Task prompt.
Across the listing that follows, establish how many lines contain the string "were" and provide that number by itself.

Collected data.
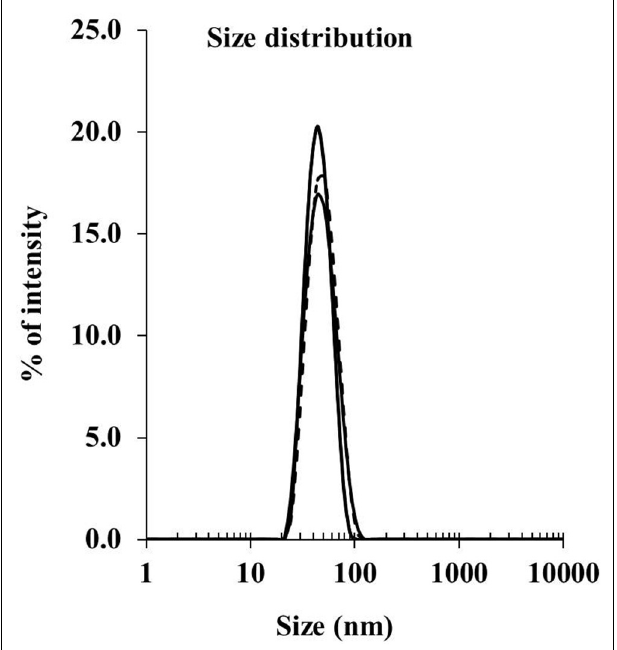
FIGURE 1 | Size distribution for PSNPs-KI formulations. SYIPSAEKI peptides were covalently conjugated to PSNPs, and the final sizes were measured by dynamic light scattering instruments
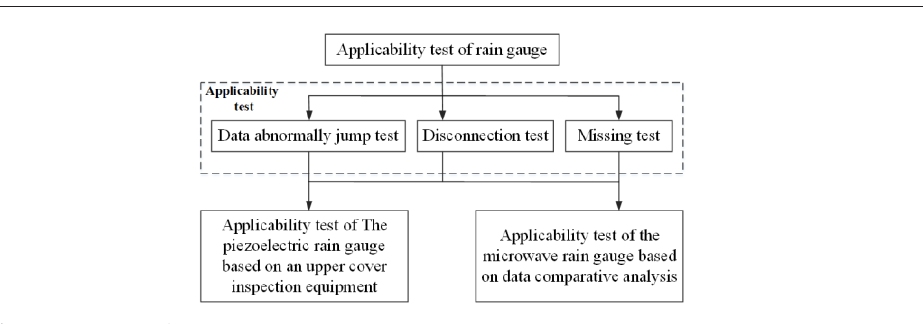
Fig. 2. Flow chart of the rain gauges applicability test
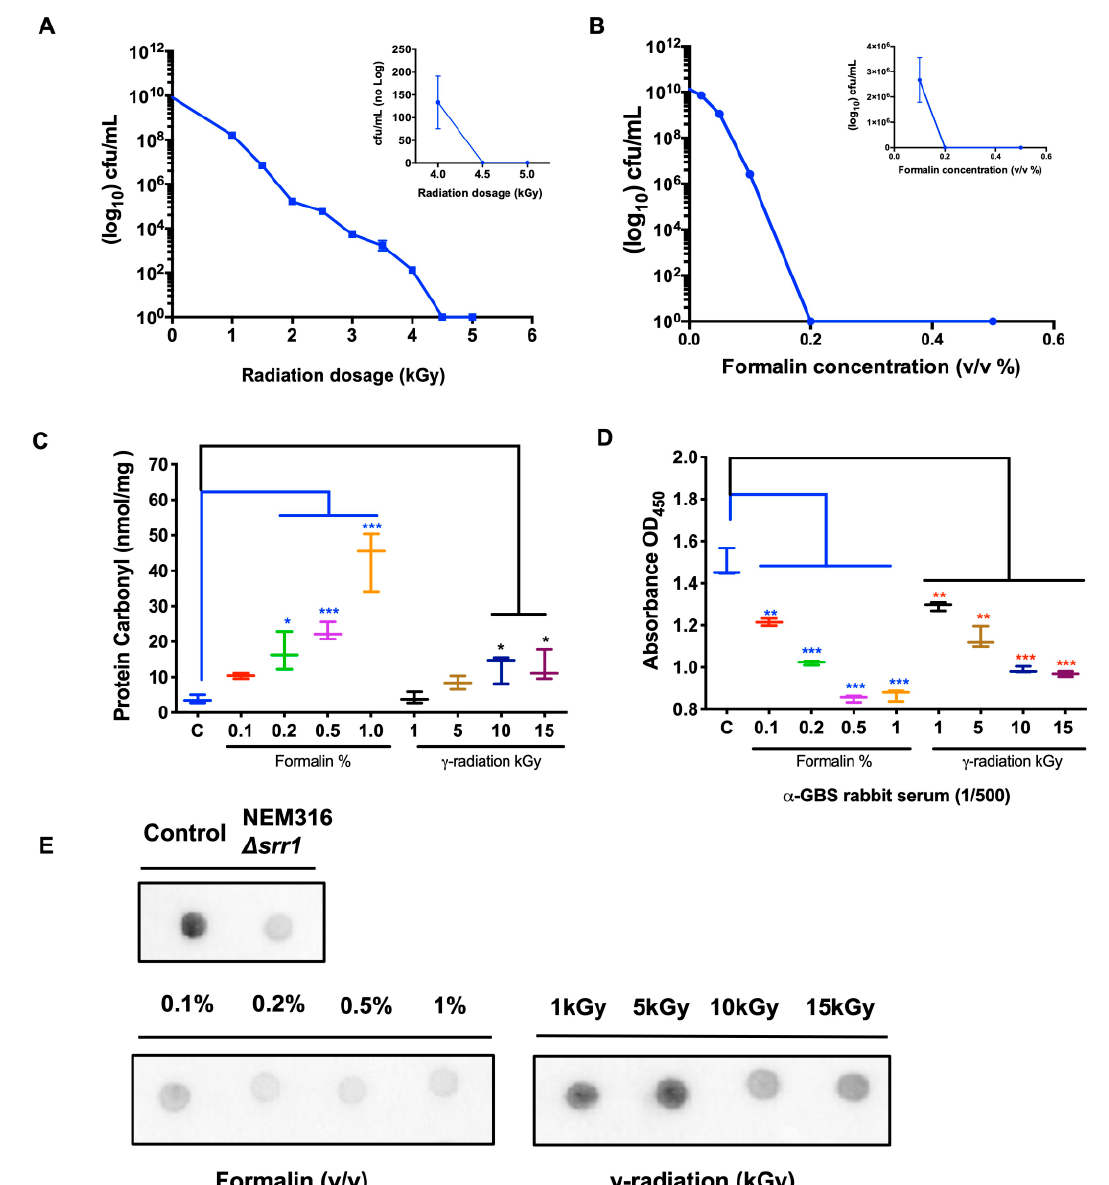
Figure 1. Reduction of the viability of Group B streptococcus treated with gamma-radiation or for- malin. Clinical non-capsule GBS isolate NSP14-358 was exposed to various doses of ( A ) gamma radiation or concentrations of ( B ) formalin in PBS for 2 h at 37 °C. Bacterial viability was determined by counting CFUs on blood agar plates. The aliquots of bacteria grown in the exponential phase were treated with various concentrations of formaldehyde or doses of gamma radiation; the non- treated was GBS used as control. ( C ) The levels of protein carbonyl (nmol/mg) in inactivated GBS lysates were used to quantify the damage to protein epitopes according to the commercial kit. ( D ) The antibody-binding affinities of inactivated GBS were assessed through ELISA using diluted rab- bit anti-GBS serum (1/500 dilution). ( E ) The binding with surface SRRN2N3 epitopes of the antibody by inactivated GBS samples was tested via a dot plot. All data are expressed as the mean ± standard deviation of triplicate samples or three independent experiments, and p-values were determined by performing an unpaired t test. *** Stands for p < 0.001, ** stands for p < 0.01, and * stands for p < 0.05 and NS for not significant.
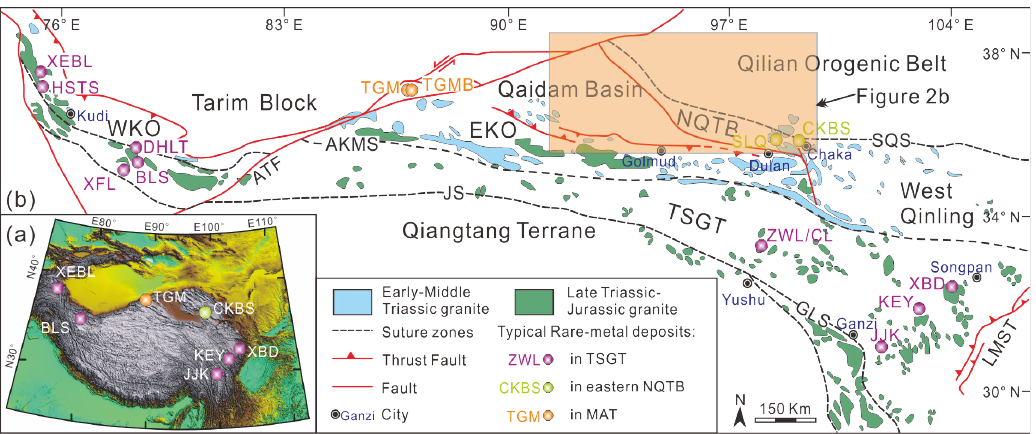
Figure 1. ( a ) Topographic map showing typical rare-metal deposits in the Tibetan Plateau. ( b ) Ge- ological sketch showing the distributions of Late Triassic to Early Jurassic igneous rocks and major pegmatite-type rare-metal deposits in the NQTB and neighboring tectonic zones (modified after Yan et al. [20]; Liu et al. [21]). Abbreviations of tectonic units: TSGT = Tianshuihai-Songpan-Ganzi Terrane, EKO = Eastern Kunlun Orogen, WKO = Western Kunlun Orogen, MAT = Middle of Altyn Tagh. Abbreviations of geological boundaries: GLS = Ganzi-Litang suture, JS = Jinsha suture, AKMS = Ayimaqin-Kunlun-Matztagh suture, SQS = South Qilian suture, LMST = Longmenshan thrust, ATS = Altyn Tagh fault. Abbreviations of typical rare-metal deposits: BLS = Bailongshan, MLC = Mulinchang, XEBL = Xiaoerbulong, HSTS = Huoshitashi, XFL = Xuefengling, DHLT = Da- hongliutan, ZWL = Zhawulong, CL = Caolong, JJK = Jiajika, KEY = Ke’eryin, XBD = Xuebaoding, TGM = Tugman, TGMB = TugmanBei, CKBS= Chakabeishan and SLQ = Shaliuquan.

Written solution.
2